What criteria did you use to find a manufacturer?

You start with the trade meetings and word of mouth about who's good, who could do this, who could do that. You need to be aware of, number one, their track record and what interactions they've had with the FDA as well. We've heard horror stories where the FDA has given warning letters to manufacturing sites, but as a client, you don't necessarily hear about that until it comes time for an approval and everybody has to explain it. In fact, you need to personally inspect your sites, and this was one of the things that we didn't know about going in. The FDA expects you to physically check out these manufacturing sites. So, we had to fly all over the country, even to other countries, to check out various labs and tour them.

Another aspect that creeps up is scaling. There are a lot of companies that can make components for a pilot study or an early Phase 1 study, and that's about it. But the FDA expects you to have that company still making your drug for your commercial launch. You’ve got to have somebody that's capable of going from early to final stage. And that's an interesting concept because a lot of the CDMOs and manufacturers out there really don't provide that.

Given all of this planning, travel, decision-making, and finding experts to support you, what should those transitioning out of academia and into industry understand about the change?

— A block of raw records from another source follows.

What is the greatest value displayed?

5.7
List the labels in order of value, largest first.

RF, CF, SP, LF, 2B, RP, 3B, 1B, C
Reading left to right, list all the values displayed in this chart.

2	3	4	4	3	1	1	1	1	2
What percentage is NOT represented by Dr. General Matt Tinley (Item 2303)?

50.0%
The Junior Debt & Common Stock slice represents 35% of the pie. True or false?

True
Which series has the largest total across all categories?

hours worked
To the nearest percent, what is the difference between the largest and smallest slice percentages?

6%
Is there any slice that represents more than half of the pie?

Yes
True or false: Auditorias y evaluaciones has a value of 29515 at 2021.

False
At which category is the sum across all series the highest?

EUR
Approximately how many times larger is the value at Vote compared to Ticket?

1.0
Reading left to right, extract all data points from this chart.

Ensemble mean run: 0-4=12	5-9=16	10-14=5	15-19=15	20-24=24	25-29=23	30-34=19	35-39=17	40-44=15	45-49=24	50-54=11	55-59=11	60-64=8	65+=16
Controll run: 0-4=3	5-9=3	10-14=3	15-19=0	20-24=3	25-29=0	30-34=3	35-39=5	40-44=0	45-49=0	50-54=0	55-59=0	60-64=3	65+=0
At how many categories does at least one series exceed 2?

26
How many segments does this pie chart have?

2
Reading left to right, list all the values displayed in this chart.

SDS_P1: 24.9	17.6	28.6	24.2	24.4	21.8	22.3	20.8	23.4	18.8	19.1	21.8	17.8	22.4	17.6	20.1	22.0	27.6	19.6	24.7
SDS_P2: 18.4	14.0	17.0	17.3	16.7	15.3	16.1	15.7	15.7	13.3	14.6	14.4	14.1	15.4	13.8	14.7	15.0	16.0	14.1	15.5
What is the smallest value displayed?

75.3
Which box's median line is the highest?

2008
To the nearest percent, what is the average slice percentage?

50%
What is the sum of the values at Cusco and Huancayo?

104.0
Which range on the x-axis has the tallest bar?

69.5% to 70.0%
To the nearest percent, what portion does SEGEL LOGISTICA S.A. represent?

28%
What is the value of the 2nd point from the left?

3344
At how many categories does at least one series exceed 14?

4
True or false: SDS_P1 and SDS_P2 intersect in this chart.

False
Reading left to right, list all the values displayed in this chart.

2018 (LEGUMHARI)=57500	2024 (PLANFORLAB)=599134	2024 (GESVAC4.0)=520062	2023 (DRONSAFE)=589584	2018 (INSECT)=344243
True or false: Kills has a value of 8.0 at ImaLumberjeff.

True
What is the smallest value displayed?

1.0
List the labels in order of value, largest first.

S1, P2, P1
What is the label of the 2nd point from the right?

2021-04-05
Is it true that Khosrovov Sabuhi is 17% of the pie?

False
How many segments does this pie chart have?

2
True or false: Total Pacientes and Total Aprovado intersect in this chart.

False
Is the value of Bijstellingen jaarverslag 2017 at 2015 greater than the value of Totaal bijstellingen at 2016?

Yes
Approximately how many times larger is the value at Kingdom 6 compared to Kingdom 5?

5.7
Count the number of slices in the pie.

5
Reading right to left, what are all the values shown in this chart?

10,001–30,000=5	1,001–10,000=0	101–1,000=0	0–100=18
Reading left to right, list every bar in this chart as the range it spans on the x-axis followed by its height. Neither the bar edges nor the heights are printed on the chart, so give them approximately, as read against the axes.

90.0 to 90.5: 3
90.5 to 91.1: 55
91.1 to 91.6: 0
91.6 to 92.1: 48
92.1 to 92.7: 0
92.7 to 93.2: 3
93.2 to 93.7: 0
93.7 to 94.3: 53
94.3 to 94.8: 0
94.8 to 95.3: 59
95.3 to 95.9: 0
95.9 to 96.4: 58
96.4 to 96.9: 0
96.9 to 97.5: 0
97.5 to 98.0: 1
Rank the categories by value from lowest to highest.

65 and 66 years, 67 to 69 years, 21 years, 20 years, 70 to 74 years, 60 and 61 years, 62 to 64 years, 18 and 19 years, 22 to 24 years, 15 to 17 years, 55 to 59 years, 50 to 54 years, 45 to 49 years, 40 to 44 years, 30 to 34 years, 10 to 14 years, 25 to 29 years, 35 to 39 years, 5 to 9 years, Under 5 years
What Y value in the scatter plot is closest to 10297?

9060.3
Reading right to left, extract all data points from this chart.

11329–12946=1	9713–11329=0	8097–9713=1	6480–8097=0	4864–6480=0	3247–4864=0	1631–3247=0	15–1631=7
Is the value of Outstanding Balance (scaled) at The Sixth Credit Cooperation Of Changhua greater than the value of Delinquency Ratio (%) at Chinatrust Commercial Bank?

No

In the lab, you're always tinkering with different molecules, trying to make them better, trying to make this assay work better than that assay. When you shift to the clinical side, you have one drug, and you can't tinker with it anymore. Now it's about building around it, your assurances, the manufacturing process, and sticking with it. It's still science, it's still clinical, but it's less hands-on than working on the bench with dishes and plates. You’re now in a monitoring, managerial role of putting the package together, following up on the sites, and keeping the manufacturing runway going all while working within the guidelines of a highly regulated industry. You're always looking six months ahead of where your trial is now.

So, it's a very different process, a very different lifestyle from just working on the bench. We’ve learned a lot of things on the fly the hard way and figured them out, and hopefully we’ve surrounded ourselves with enough intelligent and experienced people to help us along. I know we're helping patients, our goal is to continue to give them hope and get this drug approved.

About The Expert:

Mike Ciesielski, Ph.D., is a co-inventor of the survivin vaccine technology on which MimiVax was founded. He joined the academic faculty of Roswell Park Comprehensive Cancer Center in 2004 after obtaining his Ph.D. in molecular immunology from the State University of New York at Buffalo. Prior to this, he obtained a B.S. in biology/biotechnology from Niagara University and a master’s degree from the State University of New York at Buffalo. After which, he first established the Neuro-Oncology laboratory at Roswell Park together with Dr. Fenstermaker.

He is an assistant professor of neurosurgery and oncology at Roswell Park and a member of the graduate faculty of the University at Buffalo Jacobs School of Medicine and Biomedical Sciences. He has co-authored more than 55 journal articles and numerous abstracts. He is an active member of the Society for Neuro-Oncology (SNO), American Association for Cancer Research (AACR), American Society of Clinical Oncology (ASCO) and the Biotechnology Innovation Organization (BIO).